▸ Task description
For each line in the data below that holds "Safety", return a copy.

───── Available records

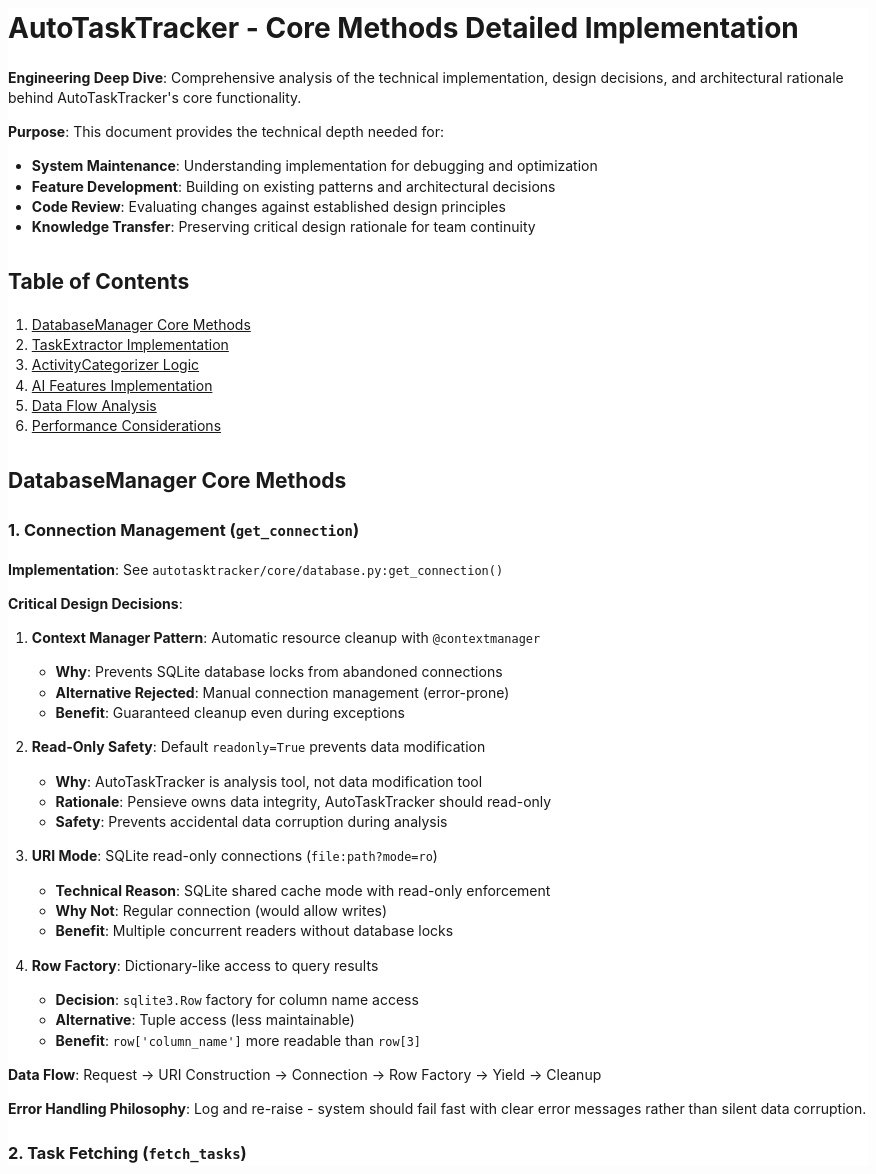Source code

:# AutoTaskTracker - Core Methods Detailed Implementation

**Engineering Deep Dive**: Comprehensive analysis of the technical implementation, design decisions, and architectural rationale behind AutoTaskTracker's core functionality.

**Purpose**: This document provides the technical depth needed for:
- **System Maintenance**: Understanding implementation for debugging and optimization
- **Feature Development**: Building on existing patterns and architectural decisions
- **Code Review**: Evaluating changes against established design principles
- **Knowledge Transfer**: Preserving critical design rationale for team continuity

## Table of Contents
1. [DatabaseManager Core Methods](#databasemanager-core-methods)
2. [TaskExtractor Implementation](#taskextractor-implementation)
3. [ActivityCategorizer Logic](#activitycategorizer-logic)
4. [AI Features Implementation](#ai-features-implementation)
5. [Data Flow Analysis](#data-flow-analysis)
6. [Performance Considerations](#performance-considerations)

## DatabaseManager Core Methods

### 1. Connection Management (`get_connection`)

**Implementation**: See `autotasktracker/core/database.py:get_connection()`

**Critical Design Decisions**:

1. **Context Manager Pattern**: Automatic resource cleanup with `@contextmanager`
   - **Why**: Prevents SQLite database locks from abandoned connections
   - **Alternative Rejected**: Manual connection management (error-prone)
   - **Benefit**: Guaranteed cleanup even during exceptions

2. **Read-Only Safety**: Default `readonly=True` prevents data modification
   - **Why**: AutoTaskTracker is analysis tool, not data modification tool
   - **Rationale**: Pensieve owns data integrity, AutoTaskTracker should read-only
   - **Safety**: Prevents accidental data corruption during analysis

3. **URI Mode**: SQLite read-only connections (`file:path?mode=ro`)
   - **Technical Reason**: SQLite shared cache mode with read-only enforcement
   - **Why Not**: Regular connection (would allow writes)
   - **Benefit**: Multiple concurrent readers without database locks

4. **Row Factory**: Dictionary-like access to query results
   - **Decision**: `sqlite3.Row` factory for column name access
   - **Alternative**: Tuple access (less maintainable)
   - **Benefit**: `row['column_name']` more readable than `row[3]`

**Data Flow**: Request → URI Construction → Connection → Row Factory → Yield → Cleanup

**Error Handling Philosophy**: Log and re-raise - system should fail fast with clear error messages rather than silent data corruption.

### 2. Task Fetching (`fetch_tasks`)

──────────

▸ Output for this task
2. **Read-Only Safety**: Default `readonly=True` prevents data modification
   - **Safety**: Prevents accidental data corruption during analysis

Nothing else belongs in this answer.